Шабакник помедлил, на мгновение на его лице промелькнула досада.
— Я не могу вам этого сказать.
— Ну, знаете что! — взвилась Катерина, — если вы считаете меня за идиотку, то разговор окончен! Вы меня спрашиваете про бомбы, и я понятия не имею, в чем дело, а потом не желаете сказать, о чем только что спросили! Или вы прекращаете вашу дурацкую игру, и мы нормально разговариваем, или не разговариваем вообще! До того момента, как мне в присутствии моего адвоката официально не разъяснят, в чем меня обвиняют.
Как же неудобно сидеть. Катерина потянулась всем телом. Она откинулась на спинку кресла и закрыла глаза. Сердце часто забилось, в носу засвербело, и из-под прикрытых век покатились слезы. Значит, все-таки, бомба, а она в последний момент решилась сделать шаг назад. Она закрыла руками лицо, потом потянула из сумочки салфетку. Откуда, подумала она, кто подсунул ей в последний момент этот счастливый билет? Так вот почему такой напряг, и прислали в Москву военный самолет. Катерина высморкалась. А сама она, выходит, главный свидетель, главное действующее лицо. Значит, наваждение, пришедшее в голову, заставившее выбросить сотню баксов на обмен билета, а потом выскочить из автобуса в последний момент, спасло ей жизнь? Значит, она оказалась права, а все эти гнусные напыщенные козлы, с заявлениями о любви к палестинцам, сидят в полной жопе, и поделом, так им и надо!
О Господи…
Как дальше-то…
Катерина открыла глаза — офицеры испарились. Видимо они обсуждали результаты допросов, сбившись в кучу в дальнем конце салона.
— Есть здесь туалет, или всем придется отвернуться? — Катерина схватила за рукав проходившего парня в голубой рубашке.

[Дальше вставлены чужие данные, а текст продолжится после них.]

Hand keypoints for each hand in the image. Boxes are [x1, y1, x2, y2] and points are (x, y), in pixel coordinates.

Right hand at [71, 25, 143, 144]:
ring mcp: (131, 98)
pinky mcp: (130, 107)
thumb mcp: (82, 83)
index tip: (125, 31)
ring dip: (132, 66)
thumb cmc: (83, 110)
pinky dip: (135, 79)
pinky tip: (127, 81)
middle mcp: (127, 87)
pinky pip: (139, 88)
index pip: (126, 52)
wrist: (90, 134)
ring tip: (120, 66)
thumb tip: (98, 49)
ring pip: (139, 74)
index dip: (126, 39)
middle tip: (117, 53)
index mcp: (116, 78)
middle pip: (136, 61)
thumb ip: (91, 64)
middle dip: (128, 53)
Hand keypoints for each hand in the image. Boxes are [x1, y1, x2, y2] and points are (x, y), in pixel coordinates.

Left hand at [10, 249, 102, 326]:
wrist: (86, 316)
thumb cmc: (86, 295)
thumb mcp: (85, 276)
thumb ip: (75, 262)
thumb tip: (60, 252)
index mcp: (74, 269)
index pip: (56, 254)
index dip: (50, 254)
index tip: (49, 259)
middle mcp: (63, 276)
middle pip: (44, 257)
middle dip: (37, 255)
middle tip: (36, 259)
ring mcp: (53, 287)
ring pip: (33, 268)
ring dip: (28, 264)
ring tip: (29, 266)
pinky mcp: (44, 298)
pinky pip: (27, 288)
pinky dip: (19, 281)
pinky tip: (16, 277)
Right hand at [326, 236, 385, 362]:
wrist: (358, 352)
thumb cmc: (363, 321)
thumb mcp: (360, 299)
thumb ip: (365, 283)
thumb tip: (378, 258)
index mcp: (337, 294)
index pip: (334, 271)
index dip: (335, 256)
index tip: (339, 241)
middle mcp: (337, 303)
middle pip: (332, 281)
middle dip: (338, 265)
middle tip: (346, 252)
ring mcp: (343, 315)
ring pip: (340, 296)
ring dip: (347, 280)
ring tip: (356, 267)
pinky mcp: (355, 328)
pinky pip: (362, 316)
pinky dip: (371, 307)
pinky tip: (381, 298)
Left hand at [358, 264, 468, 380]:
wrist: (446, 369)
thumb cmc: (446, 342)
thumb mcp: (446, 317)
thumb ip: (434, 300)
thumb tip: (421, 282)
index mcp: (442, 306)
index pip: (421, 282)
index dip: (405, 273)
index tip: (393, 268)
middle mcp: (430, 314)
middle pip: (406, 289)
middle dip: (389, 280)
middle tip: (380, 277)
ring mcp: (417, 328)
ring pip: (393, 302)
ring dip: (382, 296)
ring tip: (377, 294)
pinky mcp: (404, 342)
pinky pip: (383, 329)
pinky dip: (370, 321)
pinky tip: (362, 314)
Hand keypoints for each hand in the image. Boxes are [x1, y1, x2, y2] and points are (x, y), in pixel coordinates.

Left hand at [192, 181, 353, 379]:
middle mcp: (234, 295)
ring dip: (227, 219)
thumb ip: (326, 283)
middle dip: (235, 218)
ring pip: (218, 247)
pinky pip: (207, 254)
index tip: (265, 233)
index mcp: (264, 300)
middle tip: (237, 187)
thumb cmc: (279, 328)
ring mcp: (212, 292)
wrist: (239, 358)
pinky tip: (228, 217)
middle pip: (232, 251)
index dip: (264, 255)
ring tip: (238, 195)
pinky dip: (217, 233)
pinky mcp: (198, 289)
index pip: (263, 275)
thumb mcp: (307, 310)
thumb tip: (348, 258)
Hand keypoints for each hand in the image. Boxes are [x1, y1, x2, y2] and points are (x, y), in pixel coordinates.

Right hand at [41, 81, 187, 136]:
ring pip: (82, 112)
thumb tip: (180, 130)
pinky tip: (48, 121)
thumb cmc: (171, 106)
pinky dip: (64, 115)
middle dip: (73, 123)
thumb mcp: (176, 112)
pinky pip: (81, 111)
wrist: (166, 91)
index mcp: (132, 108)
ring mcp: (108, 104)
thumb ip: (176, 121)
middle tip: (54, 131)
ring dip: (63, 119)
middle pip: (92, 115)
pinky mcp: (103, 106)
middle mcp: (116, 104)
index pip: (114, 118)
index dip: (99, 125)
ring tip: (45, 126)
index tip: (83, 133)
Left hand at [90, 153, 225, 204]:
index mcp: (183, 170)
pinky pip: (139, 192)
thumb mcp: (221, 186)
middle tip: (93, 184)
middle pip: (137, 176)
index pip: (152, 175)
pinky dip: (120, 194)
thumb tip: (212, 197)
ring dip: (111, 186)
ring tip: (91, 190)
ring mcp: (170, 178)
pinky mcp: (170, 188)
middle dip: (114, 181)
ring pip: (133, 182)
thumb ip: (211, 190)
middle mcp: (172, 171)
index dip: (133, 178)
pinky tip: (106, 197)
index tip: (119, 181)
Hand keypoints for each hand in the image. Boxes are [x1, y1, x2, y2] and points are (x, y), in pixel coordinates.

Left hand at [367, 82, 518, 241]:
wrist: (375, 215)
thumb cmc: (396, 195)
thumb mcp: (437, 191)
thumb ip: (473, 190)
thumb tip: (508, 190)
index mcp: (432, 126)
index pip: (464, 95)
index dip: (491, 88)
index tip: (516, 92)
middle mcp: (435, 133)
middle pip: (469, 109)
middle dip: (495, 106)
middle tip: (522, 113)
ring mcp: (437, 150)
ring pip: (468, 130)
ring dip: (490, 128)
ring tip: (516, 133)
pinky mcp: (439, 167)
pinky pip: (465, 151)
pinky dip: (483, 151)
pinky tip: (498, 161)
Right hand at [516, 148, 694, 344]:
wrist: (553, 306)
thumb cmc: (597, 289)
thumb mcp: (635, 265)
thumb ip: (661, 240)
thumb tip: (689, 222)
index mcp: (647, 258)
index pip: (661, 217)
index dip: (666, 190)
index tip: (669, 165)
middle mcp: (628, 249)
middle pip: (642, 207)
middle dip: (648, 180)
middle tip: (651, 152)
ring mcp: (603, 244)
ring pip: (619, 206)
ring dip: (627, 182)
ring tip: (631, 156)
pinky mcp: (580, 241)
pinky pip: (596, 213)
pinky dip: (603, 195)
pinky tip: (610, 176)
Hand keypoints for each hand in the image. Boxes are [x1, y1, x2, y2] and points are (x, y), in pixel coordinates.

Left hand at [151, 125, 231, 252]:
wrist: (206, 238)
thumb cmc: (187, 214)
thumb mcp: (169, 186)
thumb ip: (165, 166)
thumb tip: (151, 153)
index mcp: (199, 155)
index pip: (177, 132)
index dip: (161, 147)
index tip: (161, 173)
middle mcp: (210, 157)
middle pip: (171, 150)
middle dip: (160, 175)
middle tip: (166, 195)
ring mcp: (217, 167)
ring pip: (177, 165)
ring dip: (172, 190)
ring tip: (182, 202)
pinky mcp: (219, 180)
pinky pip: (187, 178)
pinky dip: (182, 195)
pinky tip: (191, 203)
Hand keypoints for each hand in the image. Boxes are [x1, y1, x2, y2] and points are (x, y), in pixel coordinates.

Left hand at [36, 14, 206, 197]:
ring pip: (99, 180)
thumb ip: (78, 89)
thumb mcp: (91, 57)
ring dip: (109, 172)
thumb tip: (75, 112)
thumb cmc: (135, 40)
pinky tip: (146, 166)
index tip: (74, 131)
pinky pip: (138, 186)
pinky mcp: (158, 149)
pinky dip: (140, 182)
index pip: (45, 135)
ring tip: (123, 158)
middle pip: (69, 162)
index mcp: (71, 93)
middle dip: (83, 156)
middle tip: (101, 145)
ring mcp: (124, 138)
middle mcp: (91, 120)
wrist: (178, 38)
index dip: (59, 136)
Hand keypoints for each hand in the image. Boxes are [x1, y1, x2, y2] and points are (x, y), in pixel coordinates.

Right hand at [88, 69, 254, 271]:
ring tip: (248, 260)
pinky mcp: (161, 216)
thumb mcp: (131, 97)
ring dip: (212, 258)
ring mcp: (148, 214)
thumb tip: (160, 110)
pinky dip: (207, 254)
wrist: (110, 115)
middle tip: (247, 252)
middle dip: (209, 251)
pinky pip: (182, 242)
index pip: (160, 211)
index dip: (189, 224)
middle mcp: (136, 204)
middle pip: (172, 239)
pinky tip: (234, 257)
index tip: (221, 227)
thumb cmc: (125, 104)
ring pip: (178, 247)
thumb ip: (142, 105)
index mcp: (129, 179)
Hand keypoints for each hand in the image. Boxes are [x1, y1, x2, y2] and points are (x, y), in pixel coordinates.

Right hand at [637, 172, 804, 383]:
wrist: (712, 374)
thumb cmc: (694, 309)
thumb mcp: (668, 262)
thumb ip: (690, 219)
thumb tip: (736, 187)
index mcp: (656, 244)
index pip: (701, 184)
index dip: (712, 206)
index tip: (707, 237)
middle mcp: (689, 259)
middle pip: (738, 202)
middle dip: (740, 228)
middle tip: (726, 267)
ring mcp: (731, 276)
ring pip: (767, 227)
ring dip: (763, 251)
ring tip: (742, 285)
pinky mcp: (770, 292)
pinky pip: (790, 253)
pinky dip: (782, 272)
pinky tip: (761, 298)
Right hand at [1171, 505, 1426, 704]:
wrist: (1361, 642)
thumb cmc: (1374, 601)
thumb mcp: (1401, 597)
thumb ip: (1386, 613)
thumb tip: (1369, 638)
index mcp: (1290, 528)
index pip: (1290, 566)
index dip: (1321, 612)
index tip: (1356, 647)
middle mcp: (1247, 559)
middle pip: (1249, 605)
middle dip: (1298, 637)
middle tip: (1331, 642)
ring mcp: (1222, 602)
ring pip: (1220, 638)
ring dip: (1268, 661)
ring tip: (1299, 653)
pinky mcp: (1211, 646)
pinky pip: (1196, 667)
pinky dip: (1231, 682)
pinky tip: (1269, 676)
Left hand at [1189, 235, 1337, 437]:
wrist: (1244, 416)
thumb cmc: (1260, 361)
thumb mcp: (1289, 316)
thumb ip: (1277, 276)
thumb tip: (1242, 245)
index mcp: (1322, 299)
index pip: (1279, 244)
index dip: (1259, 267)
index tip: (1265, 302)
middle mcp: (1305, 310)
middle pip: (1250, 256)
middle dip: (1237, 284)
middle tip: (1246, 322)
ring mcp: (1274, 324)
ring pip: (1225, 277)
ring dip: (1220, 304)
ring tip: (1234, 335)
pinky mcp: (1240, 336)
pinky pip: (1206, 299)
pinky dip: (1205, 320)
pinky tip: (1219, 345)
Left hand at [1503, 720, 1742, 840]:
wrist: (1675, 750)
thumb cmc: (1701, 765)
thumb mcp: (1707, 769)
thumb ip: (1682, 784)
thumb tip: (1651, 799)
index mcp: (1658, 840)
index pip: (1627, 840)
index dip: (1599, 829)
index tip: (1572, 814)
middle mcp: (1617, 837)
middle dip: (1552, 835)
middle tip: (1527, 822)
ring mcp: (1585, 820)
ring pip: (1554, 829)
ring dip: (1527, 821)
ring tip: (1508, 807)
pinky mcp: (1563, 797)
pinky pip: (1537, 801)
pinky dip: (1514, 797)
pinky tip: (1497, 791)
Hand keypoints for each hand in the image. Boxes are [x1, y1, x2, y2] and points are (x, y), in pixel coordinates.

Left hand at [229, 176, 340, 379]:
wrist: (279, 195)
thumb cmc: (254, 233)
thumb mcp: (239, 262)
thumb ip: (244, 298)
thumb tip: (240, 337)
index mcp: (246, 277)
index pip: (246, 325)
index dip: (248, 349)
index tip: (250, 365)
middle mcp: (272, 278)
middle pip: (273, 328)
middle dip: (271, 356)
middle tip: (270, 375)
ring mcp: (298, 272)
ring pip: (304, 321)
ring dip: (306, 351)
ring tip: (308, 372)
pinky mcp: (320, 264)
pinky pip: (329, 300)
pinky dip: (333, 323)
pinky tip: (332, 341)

— Есть, есть, — засмеялся он. — Пойдем.
Он довел ее до самой пилотской кабины и услужливо открыл дверь. Заведение ничем не отличалось от обычного самолетного. Только так и можно уединиться, Катерина улыбнулась сама себе. В дверь застучали, но потом пилот прояснил положение, и стук прекратился. Теперь особисты накинулись на парня, пришедшего ей на помощь. Тот длинно и по-восточному витиевато их послал. Съели, гады, с удовлетворением отметила Катерина. Картина ясная: каким-то непостижимым шестым, седьмым, восьмым чувством она уловила намерения палестинцев. Шестое чувство не подвело, хотя какое там шестое чувство — нормальная человеческая логика, изощренно отметаемая политкорректностью. И из-за этой подлой политкорректности, не позволяющей заподозрить совершенно нелогичное поведение, только потому, что это может показаться неприличным, погибла куча народа. А вот по отношению к ней эта самая корректность почему-то совсем не нужна, ей можно задавать идиотские расистские вопросы, и никого это не волнует.
Катерину распирало от негодования — нет, как вам это нравится, сначала, когда она попыталась предупредить об опасности ее смешали с дерьмом, а теперь ей предъявляют непонятно что. Похоже, что летчик на нее запал. Он так странно посмотрел на нее и так резко послал подальше этого особиста, что есть надежда. Можно попробовать воспользоваться, если, конечно, последует продолжение. До чего же тесные эти самолетные кабинки, повернуться негде. Она толкнула задвижку, и оказалась лицом к лицу с давешним летчиком. Он с видом заговорщика приложил палец к губам, и протолкнул Катерину прямехонько в кабину пилотов.